Un plan en céramique foncée sur caissons bois clair offre un contraste lisible. Côté salon, un retour snack définit un usage distinct; l’espace reste fluide.
Bibliothèque, canapé et meubles bas: filtrer sans fermer
Dans un séjour de 25 m², une bibliothèque ajourée a remplacé une demi-cloison: stockage côté salon, niche déco côté cuisine. Le canapé tourné dos à la cuisine matérialise l’orientation du regard et suffit souvent à délimiter.
Budget serré?
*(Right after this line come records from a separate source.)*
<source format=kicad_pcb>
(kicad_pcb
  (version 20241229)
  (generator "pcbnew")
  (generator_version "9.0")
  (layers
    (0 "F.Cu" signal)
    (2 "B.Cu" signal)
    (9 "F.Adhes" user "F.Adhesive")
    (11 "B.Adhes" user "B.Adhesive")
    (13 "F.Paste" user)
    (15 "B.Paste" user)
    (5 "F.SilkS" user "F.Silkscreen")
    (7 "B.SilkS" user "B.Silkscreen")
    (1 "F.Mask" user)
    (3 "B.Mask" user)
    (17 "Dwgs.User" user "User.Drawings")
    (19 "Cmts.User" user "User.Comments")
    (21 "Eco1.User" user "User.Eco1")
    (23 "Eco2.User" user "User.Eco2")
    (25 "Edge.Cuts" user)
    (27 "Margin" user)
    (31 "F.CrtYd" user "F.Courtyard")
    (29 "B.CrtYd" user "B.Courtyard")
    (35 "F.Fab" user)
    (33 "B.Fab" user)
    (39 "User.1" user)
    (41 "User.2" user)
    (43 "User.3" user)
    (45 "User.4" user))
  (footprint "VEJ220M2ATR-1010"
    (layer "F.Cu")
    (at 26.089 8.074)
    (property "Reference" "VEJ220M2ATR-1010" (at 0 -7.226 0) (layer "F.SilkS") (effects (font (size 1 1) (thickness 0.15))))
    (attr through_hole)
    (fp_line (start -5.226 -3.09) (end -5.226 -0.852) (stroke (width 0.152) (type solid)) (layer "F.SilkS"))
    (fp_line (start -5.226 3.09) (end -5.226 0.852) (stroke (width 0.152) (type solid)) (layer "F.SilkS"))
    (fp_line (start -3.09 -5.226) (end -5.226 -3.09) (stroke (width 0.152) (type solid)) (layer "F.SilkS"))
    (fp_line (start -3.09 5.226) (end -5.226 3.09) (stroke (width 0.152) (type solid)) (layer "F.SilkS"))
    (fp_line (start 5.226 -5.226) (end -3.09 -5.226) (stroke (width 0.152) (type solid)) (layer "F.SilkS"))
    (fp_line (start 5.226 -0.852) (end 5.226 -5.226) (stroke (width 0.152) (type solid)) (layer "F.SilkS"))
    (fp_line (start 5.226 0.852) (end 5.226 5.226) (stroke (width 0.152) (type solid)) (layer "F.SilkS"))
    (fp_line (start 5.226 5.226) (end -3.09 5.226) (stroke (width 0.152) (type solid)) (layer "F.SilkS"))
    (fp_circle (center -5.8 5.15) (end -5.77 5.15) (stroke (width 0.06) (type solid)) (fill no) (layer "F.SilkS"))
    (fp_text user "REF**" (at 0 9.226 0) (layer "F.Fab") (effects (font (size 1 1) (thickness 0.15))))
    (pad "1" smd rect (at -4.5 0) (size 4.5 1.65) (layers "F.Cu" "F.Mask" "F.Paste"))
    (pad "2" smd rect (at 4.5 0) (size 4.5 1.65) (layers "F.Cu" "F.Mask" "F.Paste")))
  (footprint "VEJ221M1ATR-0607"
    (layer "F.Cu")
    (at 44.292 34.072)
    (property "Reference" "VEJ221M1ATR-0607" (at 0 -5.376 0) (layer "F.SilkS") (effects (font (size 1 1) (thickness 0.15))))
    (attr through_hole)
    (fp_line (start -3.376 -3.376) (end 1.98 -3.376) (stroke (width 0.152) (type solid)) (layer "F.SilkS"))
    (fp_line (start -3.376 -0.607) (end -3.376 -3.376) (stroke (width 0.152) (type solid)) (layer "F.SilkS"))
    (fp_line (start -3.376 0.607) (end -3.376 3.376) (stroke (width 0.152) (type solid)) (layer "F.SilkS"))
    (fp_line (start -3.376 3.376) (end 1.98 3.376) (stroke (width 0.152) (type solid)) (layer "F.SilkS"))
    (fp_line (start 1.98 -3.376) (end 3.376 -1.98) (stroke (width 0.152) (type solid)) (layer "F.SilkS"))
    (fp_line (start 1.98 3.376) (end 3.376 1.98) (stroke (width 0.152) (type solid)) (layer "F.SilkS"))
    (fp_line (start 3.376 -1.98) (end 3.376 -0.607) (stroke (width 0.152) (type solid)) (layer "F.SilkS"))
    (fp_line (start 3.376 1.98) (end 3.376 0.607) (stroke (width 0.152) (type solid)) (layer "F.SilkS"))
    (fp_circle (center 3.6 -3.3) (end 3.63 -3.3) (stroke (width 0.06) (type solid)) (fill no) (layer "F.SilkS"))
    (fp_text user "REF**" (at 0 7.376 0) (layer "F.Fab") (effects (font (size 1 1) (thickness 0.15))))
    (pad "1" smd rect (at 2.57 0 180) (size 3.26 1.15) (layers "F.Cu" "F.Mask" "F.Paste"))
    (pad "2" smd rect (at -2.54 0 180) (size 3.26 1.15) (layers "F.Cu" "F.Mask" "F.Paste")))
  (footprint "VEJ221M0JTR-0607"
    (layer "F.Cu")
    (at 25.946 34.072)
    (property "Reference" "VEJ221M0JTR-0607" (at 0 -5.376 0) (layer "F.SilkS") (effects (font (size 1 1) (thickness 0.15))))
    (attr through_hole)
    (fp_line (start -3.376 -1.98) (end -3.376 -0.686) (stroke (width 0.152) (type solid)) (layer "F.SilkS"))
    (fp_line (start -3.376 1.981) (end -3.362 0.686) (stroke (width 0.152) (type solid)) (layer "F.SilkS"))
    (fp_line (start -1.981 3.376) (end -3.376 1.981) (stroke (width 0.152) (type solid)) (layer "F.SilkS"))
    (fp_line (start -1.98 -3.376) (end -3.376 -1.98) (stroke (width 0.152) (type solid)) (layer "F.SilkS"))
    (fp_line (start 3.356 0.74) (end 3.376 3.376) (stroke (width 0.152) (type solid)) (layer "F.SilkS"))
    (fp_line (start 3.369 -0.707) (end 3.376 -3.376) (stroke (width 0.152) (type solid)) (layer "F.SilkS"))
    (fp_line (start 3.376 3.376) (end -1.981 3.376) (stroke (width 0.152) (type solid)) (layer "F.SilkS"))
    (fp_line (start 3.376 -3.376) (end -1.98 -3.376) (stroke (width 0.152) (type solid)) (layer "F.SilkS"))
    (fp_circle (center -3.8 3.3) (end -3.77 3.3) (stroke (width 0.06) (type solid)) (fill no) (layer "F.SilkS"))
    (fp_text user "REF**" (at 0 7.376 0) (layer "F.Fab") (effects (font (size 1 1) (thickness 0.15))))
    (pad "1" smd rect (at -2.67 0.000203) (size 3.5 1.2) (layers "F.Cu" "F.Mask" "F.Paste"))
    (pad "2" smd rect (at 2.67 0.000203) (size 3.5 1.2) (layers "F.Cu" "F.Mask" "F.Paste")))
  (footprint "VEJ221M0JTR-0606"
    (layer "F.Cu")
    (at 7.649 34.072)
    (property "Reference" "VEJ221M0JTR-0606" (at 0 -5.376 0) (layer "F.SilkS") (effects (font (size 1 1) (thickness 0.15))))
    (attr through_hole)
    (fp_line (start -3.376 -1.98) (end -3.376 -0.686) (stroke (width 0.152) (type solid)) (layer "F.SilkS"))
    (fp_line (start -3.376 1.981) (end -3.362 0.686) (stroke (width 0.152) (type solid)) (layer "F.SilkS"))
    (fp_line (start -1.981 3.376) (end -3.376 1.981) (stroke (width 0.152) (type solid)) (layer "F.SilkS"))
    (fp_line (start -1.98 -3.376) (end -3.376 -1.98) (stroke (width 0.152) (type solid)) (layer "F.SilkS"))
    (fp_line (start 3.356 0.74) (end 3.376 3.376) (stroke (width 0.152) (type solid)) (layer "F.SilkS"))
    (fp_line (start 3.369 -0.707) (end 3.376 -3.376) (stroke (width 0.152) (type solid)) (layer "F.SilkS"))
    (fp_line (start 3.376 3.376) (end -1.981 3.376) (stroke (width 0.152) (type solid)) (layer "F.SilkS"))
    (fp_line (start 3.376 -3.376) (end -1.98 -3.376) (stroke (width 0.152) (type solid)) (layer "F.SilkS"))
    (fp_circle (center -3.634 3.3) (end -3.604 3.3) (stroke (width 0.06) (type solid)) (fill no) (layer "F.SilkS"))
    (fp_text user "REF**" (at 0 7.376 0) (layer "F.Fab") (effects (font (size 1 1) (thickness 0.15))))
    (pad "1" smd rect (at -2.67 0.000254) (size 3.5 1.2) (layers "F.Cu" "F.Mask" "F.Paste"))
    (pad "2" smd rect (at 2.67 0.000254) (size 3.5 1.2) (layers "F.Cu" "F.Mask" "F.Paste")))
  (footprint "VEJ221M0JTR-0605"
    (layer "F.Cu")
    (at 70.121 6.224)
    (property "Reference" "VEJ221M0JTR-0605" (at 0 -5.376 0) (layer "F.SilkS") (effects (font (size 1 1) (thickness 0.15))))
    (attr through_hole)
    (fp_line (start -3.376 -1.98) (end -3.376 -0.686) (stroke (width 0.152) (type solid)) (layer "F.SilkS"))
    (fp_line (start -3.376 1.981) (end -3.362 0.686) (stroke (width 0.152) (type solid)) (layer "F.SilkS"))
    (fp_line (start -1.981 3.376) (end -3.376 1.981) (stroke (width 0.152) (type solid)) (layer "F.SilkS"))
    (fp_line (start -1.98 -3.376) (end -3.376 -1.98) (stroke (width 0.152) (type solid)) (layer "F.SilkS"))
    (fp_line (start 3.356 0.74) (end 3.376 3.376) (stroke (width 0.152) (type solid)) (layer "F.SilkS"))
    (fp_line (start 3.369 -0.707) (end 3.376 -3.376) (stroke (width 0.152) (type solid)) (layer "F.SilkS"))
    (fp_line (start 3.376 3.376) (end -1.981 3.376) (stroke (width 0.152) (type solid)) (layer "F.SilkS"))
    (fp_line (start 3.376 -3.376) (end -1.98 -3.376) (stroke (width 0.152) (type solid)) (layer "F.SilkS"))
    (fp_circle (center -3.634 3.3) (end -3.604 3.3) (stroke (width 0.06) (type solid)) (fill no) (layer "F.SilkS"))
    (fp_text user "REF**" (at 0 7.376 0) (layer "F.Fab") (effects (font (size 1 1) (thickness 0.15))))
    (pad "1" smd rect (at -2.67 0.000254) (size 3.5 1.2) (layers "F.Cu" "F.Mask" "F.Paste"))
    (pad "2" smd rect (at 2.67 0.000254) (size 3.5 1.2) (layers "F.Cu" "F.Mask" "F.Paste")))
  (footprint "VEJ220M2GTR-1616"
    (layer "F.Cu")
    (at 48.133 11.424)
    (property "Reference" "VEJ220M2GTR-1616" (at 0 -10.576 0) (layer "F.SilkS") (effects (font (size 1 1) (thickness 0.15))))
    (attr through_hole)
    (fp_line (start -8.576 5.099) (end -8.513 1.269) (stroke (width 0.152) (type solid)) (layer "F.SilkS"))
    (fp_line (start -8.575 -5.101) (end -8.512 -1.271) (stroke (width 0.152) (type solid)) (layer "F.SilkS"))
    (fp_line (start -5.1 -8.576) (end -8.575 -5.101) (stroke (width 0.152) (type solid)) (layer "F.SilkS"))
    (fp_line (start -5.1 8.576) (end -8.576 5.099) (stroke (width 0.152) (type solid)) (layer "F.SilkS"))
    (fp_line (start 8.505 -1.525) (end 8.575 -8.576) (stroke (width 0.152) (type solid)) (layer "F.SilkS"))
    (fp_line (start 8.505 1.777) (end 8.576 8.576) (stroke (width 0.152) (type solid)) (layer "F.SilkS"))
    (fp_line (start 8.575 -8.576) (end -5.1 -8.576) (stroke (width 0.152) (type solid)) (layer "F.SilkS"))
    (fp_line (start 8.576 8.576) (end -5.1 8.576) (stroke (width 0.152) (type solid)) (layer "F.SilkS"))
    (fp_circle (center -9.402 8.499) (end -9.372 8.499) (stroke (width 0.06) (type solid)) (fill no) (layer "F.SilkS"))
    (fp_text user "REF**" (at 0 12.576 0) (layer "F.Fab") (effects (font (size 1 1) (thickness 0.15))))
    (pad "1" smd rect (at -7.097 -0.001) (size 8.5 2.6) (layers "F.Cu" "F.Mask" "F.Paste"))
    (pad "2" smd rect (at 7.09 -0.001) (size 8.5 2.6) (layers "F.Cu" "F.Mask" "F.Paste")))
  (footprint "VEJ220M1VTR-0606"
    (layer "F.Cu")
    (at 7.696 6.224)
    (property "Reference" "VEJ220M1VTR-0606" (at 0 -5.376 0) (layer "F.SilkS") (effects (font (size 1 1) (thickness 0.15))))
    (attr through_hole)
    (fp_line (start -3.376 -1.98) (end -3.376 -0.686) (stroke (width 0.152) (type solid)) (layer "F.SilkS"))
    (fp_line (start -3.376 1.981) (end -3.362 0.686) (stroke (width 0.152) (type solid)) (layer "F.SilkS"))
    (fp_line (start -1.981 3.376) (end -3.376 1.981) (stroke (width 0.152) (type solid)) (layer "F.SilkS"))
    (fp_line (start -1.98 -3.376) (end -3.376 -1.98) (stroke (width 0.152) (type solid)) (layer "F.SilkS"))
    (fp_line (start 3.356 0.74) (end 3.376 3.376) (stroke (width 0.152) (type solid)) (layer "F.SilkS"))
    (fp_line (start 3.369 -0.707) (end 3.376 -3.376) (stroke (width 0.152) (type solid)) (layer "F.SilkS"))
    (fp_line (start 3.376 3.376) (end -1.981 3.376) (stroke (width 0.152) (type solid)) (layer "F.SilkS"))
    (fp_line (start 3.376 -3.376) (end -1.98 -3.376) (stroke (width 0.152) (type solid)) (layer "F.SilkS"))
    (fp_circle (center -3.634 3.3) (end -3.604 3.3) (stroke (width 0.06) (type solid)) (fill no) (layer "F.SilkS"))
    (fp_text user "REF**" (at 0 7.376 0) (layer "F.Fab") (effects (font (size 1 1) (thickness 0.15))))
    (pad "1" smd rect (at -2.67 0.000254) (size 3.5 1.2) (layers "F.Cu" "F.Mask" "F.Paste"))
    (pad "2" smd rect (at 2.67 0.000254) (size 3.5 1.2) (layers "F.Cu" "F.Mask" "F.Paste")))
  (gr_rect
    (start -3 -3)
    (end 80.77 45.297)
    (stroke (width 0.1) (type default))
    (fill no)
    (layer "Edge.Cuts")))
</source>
Un bahut bas aligné sur la jonction de sol sert de séparateur; un ruban LED en plinthe renforce la lecture du tracé et guide la circulation en fonction de l’orientation du parquet.
Erreurs fréquentes à éviter
- Oublier la planéité: sans ragréage, les profils «sonnent creux» et les chants de carrelage s’ébrèchent.
- Multiplier les matières: deux matériaux suffisent; au-delà, la pièce perd en cohérence.
- Négliger les joints de dilatation: indispensables au droit du changement de revêtement.
- Sous-estimer l’éclairage: un sol bien choisi perd son effet si le zoning lumineux n’est pas pensé.
- Rails visibles mal alignés: pour cloisons coulissantes, viser une pose centrée et un habillage plafond propre.
Dernier repère technique: vérifier la compatibilité des colles, primaires et sous-couches recommandés par les fabricants; la cohérence du système conditionne les performances dans le temps.
Comment obtenir une jonction carrelage/parquet quasi invisible ?
Préparez des supports strictement au même niveau (ragréage si besoin), coupez les chants de carrelage au disque fin, présentez les lames à blanc puis réalisez un joint souple coloré affleurant. Alternatives: profilé en T encastré ou seuil laiton affleurant selon l’usage.
Quel classement UPEC viser pour une cuisine ouverte familiale ?
Visez au minimum U2s–U3 pour l’usure, P3 pour le poinçonnement, E2 pour l’eau et C2 pour les agents chimiques domestiques. Les fiches techniques indiquent le classement; privilégiez des produits porteurs d’une certification NF.
La verrière isole-t-elle des odeurs de cuisson ?
Partiellement. Un vitrage feuilleté dans un dormant bien ajusté limite les flux d’air, mais sans joints périphériques continus, l’étanchéité à l’air reste relative. Combinez avec une hotte performante et un entretien régulier des filtres.
Quelle largeur minimale prévoir autour d’un îlot pour conserver la fluidité ?
Entre 80 et 90 cm pour un usage quotidien confortable; 100–110 cm si l’îlot intègre des appareils ou si deux personnes cuisinent souvent simultanément.
Peut-on délimiter uniquement par la couleur sans changer le sol ?
Oui. Un bloc de couleur (mur + plafond) côté cuisine, associé à des spots encastrés et une suspension côté salon, crée une frontière nette. Pensez aux plinthes assorties pour renforcer la lecture.